Member of the Tennessee House of Representatives from the 15th district
- In office January 10, 2017 – January 12, 2021
- Preceded by: Joe E. Armstrong
- Succeeded by: Sam McKenzie

Personal details
- Born: March 12, 1970 (age 56)
- Party: Democratic
- Children: 4
- Education: University of Tennessee
- Website: House website

= Rick Staples =

American politician

Rick Staples (born March 12, 1970) is an American politician who served as a member of the Tennessee House of Representatives from 2017 to 2020. A Democrat, he represented District 15, which includes parts of the city of Knoxville.

==Early life and education==
Staples attended Holston High School in Knoxville, and the University of Tennessee. He is an account executive.

==Career==
Staples was elected in 2016, succeeding Joe Armstrong, who had been convicted of a felony for a false tax return the previous August, and was thus ineligible to run for reelection.

Staples has served on multiple committees, including the Commerce Committee, Banking & Investments Subcommittee, Finance, Ways, & Means Committee, Finance, Ways, & Means Subcommittee, State Committee, Departments & Agencies Subcommittee, Joint Pensions and Insurance Committee.
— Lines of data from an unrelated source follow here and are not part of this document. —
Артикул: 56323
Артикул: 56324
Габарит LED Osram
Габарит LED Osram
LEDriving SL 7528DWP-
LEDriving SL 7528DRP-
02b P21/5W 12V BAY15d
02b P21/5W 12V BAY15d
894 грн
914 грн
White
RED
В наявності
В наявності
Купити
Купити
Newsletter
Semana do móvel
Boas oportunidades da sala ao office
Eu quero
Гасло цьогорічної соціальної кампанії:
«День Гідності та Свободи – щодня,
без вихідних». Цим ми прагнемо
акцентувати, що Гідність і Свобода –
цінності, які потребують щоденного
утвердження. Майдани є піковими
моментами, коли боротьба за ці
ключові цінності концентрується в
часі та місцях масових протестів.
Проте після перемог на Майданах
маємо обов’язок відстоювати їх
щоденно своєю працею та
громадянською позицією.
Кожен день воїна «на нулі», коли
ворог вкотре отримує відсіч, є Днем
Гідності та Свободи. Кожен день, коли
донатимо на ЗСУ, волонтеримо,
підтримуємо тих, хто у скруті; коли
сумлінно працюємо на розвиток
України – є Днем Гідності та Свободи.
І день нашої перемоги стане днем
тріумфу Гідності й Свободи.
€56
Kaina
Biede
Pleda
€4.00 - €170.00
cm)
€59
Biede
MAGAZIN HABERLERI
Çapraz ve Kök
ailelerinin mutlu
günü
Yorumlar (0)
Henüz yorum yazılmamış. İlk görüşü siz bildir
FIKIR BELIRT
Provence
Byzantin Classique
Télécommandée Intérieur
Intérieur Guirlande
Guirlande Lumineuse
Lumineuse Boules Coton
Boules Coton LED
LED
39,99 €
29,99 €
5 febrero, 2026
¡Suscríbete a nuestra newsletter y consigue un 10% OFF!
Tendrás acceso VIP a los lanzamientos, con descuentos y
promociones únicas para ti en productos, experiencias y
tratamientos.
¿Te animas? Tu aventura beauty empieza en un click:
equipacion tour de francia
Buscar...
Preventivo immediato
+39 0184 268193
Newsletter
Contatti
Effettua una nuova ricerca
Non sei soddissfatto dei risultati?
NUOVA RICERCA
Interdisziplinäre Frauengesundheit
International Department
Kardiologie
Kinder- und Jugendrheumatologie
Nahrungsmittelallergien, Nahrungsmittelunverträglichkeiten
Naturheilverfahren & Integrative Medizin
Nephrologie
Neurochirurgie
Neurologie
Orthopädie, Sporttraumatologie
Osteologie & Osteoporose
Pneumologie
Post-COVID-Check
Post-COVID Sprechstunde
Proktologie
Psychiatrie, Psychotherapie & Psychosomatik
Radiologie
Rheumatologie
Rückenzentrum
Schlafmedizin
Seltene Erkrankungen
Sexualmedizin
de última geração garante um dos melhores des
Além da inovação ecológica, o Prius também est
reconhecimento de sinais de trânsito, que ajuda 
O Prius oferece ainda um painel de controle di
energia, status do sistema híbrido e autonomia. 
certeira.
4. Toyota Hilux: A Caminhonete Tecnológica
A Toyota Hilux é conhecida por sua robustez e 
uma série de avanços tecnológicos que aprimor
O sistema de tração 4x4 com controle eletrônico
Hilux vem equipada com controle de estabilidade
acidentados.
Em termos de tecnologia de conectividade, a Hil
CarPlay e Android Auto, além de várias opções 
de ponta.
In April 2019, Rep. Rick Staples, D-Knoxville, was found guilty by the ethics subcommittee of engaging in sexual harassment after an unnamed woman said he "grabbed and held on to her waist while standing behind her after he had made inappropriate comments about her appearance” during a visit to the legislature.

==Personal life==
Staples is currently single, and has four children. He is a Baptist.